Tabla 4. Correlación entre las variables de la muestra y ansiedad.
| Variable | Rho de Spearman | p | |
|---|---|---|---|
| Sociodemográficas | Género | 0,06 | 0,79 |
| Edad | 0,01 | 0,98 | |
| Estado civil | 0,26 | 0,23 | |
| Nivel de instrucción | -0,01 | 0,98 | |
| Asociadas a socialización | Personas en el hogar | -0,20 | 0,36 |
| Socialización semanal | -0,14 | 0,53 | |
| Acceso a tecnología | 0,00 | 0,00 | |
| Acceso a recursos económicos | 0,00 | 0,00 | |
| Exposición | Soledad social | 0,41 | 0,04 |
Fuente: elaboración propia.
DISCUSIÓN
Este estudio tuvo mayor representación del género femenino, ya que la comunidad estaba integrada principalmente por mujeres, la muestra quedó compuesta por un 62,5% de mujeres y un 37,5% de hombres, algo similar se obtuvo en una investigación realizada por Galindo-Vázquez et al. en 2020 en la ciudad de México, donde el 74,5% era del género femenino y el 25,5% del masculino13.
Respecto a los niveles de ansiedad, Galindo-Vázquez et al. obtuvieron que el 27,5% de los participantes de su estudio tenía un nivel de ansiedad grave. En otra investigación de 2023, realizada por Kenntemich et al. se obtuvo que la prevalencia del trastorno de ansiedad era del 17,7%14. Cabe destacar que ambas investigaciones aplicaron el instrumento Escala del trastorno de la ansiedad generalizada GAD-7. En tanto, en una revisión sistemática realizada por Salari et al. en 2020 en 17 estudios analizados, en que se utilizó la Escala de depresión, ansiedad y estrés DASS21, se encontró una prevalencia del 31,9%15, mientras que Xiong et al., el mismo año, obtienen una prevalencia para síntomas de ansiedad de entre un 6,33 y un 50,9%16. Lo que sería similar al 37,5% de los participantes que reportaron niveles de moderados a severos en el presente estudio.
Si se analiza el nivel de ansiedad por edad de las personas con 71 años y más, solo el 11,1% presenta un nivel de ansiedad moderada-alta. En lo que respecta a la soledad social, el 18,8% presentó un nivel medio y de estos el 16,7% mostró niveles de ansiedad moderados. Algo similar se obtuvo en una investigación de Amaya et al. en 202117 en la cuidad de Bogotá respecto de soledad social, en la que en ambos sexos predominó el nivel medio, con un 46,4% para el femenino y un 20,6% para el masculino.
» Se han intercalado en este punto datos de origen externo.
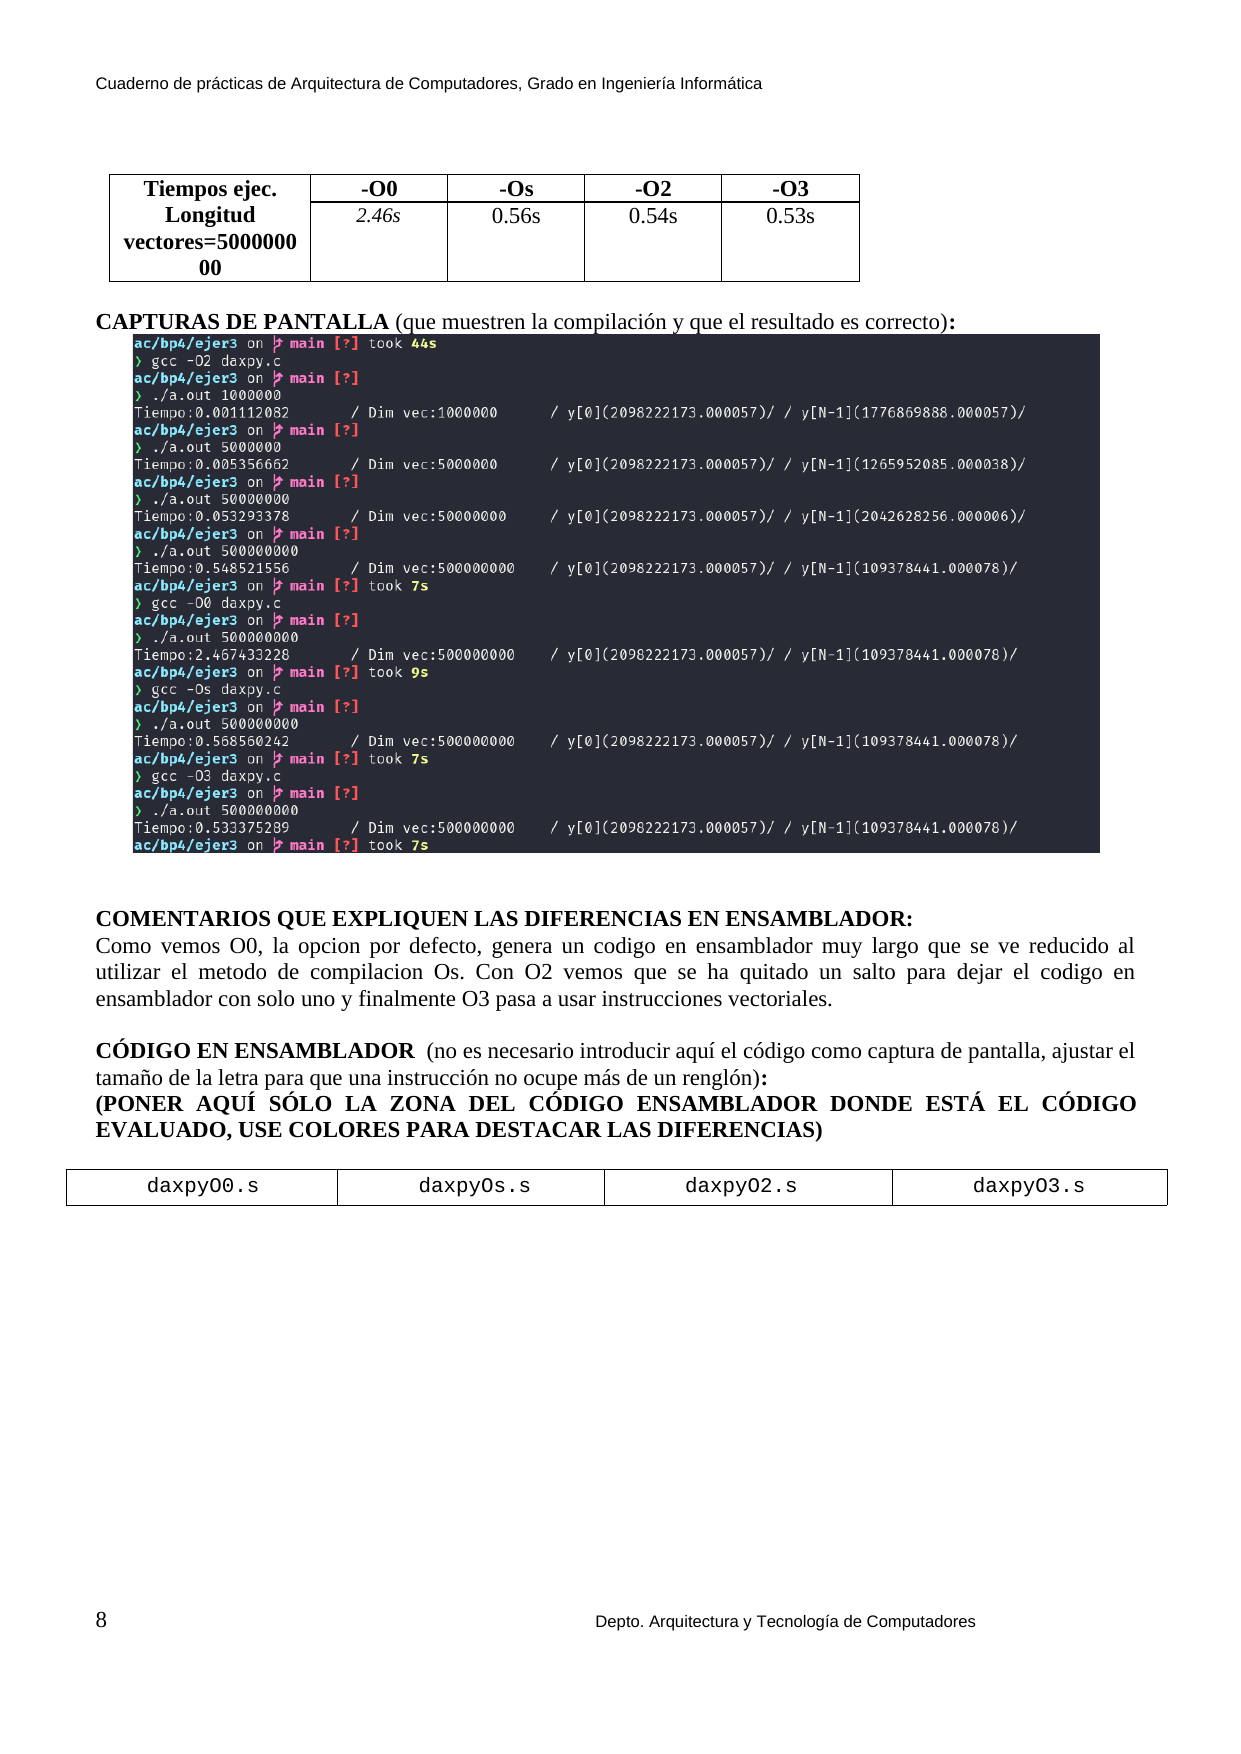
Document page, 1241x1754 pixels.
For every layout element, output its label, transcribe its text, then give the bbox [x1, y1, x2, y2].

Entre las variables analizadas, la única que mostró correlación estadísticamente significativa con ansiedad fue soledad social, aunque esta asociación fue positiva baja (Rho = 0,41; p = 0,04), resultado que coincide con el del estudio realizado por Llibre et al. en Cuba en 2021, que establece una asociación estadísticamente significativa (OR = 3,60; IC95%: 2,38-5,46) entre ambas variables18.
Limitaciones
Limitaciones importantes asociadas a esta investigación fueron los pocos estudios encontrados específicamente entre soledad social y ansiedad en adultos mayores, se recomienda continuar con las investigaciones respecto al fenómeno, así como aumentar el número de participantes para mejorar la representatividad, también aplicarlo a otros contextos, ya que al pertenecer a una comunidad de adultos mayores activa, puede verse una realidad más protegida de adultos mayores, quienes presentan mayor contacto con personas y no necesariamente representan la realidad del resto de la población mayor de edad.
CONCLUSIÓN
La cuarentena, como medida de prevención del contagio por COVID, contribuyó a la aparición de manifestaciones psicológicas en los adultos mayores. Este estudio mostró cómo se relacionan la soledad social con la ansiedad, en que a mayor percepción de soledad social, mayores niveles de ansiedad en los adultos mayores, lo que podría informar de cómo el entorno afecta a la salud mental, potenciando los efectos negativos de la pandemia. Se recomienda seguir investigando sobre la soledad y la ansiedad en la tercera edad para poder abordar de forma oportuna este fenómeno.